* [TASK ITEM]: Below are some entries; reproduce them exactly and leave every picture out.

* [EXTRACTED ENTRIES]:

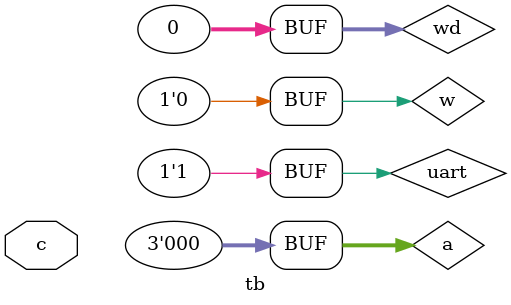
<source format=v>
module tb (input c);
   reg w = 0;
   reg [2:0] a = 0;
   reg [31:0] wd = 0;
   wand       uart = 1;
   wire [31:0] rd0, rd1;
   uart_1wire uart0 (.c(c), .w(w & ~a[2]), .a(a[1:0]), .wd(wd), .rd(rd0), .uart(uart));
   uart_1wire uart1 (.c(c), .w(w &  a[2]), .a(a[1:0]), .wd(wd), .rd(rd1), .uart(uart));
   initial
     begin
	$dumpfile("dump.vcd");
	$dumpvars(0);
     end
endmodule
</source>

* [SOLUTION BELOW]:
<source format=v>
module tb (input c);
   reg w = 0;
   reg [2:0] a = 0;
   reg [31:0] wd = 0;
   wand       uart = 1;
   wire [31:0] rd0, rd1;
   uart_1wire uart0 (.c(c), .w(w & ~a[2]), .a(a[1:0]), .wd(wd), .rd(rd0), .uart(uart));
   uart_1wire uart1 (.c(c), .w(w &  a[2]), .a(a[1:0]), .wd(wd), .rd(rd1), .uart(uart));
   initial
     begin
	$dumpfile("dump.vcd");
	$dumpvars(0);
     end
endmodule
</source>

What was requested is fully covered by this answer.